Volume-Based Lower Bounds to the Capacity of the Gaussian Channel Under Pointwise Additive Input Constraints
Neri Merhav, Shlomo Shamai
TL;DR
The paper develops volume-based lower bounds for the capacity of the Gaussian channel under pointwise input constraints, introducing a volume exponent $v(\boldsymbol{\Gamma})$ to capture the exponential growth of admissible inputs. It presents two bound families: an EPI-based bound valid for continuous inputs and a more general mutual-information bound that applies to discrete and continuous alphabets, both expressible via a dual form $v(\boldsymbol{\Gamma}) = \inf_{\boldsymbol{\theta} \ge 0} \{ \boldsymbol{\theta} \cdot \boldsymbol{\Gamma} + \psi(\boldsymbol{\theta}) \}$ with $\psi(\boldsymbol{\theta}) = \lim_{n\to\infty} \frac{1}{n} \log Z_n(\boldsymbol{\theta})$. The authors extend these bounds to sliding-window constraints (memory) using extended types, saddle-point integration, and large deviations, and illustrate them through examples including simultaneous average and peak power, correlation constraints, and absolute-value constraints. The framework provides a systematic, convex-optimization-based toolkit for capacity bounds under broad practical constraints and suggests improvements over classical EPI bounds, with extensions to colored Gaussian channels and nonuniform input strategies.
Abstract
We present a family of relatively simple and unified lower bounds on the capacity of the Gaussian channel under a set of pointwise additive input constraints. Specifically, the admissible channel input vectors $\bx = (x_1, \ldots, x_n)$ must satisfy $k$ additive cost constraints of the form $\sum_{i=1}^n φ_j(x_i) \le n Γ_j$, $j = 1,2,\ldots,k$, which are enforced pointwise for every $\bx$, rather than merely in expectation.

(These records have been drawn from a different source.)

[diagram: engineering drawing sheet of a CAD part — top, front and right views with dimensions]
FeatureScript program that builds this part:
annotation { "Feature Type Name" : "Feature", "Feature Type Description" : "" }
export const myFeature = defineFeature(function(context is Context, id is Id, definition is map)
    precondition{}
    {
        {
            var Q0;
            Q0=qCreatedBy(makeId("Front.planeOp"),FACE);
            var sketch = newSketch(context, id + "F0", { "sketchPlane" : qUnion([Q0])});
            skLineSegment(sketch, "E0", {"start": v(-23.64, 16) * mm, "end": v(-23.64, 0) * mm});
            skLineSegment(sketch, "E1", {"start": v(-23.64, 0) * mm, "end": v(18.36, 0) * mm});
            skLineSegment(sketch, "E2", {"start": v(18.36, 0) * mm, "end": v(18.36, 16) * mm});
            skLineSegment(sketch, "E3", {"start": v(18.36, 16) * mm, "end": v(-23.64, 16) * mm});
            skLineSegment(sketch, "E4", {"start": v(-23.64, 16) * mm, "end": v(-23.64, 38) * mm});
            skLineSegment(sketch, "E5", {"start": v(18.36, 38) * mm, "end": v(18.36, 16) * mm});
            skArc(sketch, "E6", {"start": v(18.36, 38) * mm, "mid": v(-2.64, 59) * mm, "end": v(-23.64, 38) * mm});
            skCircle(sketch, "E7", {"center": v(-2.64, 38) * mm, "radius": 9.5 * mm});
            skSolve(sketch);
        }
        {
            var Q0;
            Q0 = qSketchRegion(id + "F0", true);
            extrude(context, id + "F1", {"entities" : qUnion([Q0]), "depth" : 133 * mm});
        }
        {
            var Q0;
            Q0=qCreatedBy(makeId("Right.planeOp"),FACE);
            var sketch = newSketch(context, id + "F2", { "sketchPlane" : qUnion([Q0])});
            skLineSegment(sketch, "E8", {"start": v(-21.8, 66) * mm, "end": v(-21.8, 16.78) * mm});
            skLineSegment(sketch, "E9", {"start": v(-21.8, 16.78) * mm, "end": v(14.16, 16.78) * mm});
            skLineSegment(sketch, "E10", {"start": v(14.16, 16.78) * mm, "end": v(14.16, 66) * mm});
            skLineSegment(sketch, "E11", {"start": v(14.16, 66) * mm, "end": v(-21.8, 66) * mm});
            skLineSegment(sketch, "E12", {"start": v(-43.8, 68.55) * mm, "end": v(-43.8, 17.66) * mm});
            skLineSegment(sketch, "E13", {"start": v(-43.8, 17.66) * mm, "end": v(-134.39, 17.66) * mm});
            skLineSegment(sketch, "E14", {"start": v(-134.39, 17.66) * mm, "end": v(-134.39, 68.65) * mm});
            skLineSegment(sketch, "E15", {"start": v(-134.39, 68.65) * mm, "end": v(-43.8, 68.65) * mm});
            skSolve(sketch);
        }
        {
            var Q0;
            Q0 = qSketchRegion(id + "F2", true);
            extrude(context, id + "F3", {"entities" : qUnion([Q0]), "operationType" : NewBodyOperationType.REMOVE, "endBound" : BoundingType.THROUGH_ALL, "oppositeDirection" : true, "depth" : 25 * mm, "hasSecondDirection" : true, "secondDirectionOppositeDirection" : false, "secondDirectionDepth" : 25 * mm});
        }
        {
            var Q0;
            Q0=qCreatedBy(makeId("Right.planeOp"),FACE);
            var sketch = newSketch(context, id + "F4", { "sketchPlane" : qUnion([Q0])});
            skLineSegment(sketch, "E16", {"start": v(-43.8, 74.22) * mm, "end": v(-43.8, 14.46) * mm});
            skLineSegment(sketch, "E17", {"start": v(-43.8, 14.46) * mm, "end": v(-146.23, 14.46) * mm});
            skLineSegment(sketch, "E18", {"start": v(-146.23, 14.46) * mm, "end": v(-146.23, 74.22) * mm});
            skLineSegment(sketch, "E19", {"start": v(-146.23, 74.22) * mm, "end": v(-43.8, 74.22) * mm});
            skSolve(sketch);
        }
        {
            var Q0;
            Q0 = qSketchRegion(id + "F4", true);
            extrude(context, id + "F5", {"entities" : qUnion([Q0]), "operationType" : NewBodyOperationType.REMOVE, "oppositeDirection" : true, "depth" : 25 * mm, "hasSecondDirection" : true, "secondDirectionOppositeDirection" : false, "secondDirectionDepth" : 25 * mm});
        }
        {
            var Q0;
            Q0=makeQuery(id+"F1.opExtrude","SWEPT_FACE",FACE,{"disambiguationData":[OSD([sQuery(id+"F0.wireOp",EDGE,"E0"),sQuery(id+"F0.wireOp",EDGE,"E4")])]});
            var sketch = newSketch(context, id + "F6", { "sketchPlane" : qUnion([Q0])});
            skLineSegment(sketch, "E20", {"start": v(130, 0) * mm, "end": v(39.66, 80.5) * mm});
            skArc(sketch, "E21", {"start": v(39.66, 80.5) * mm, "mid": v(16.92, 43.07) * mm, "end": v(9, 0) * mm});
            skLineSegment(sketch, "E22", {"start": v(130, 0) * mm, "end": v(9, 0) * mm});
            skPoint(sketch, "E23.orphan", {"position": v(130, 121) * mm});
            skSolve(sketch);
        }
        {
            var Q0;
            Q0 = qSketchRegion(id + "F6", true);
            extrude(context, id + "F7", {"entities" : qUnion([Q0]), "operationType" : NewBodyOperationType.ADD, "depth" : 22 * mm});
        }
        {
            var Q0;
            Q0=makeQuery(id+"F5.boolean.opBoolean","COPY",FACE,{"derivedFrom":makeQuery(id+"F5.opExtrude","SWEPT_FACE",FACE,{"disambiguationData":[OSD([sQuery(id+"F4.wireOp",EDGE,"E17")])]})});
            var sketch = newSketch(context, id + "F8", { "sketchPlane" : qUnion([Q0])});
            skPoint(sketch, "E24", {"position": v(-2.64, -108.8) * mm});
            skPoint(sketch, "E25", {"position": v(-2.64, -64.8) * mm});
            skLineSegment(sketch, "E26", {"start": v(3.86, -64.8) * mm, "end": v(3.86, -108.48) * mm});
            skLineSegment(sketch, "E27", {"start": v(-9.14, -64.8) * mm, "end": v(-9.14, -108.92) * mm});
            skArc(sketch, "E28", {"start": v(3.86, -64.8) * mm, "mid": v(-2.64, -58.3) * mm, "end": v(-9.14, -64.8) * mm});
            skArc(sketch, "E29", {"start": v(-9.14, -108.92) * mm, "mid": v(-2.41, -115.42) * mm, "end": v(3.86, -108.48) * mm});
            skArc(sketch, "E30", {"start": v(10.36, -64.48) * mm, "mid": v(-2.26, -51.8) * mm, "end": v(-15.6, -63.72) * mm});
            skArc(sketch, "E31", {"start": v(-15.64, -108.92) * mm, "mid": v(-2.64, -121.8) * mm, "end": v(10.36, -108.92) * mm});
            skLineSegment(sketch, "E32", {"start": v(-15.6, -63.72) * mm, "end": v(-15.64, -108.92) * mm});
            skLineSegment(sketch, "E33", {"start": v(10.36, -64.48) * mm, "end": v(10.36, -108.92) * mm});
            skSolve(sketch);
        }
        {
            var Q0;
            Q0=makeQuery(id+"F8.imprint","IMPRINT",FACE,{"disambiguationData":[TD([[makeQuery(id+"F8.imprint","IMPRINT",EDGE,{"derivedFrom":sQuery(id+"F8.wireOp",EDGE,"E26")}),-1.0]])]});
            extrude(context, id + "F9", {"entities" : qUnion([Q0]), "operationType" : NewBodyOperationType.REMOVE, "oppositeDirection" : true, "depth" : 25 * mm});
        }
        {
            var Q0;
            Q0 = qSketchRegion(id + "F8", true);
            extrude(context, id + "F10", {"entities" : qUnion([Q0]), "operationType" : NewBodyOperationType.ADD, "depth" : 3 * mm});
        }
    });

More generally, we also consider cost functions that depend on a sliding window of fixed length $m$, namely, $\sum_{i=m}^n φ_j(x_i, x_{i-1}, \ldots, x_{i-m+1}) \le n Γ_j$, $j = 1,2,\ldots,k$, a formulation that naturally accommodates correlation constraints as well as a broad range of other constraints of practical relevance. We propose two classes of lower bounds, derived by two methodologies that both rely on the exact evaluation of the volume exponent associated with the set of input vectors satisfying the given constraints. This evaluation exploits extensions of the method of types to continuous alphabets, the saddle-point method of integration, and basic tools from large deviations theory. The first class of bounds is obtained via the entropy power inequality (EPI), and therefore applies exclusively to continuous-valued inputs. The second class, by contrast, is more general, and it applies to discrete input alphabets as well. It is based on a direct manipulation of mutual information, and it yields stronger and tighter bounds, though at the cost of greater technical complexity. Numerical examples illustrating both types of bounds are provided, and several extensions and refinements are also discussed.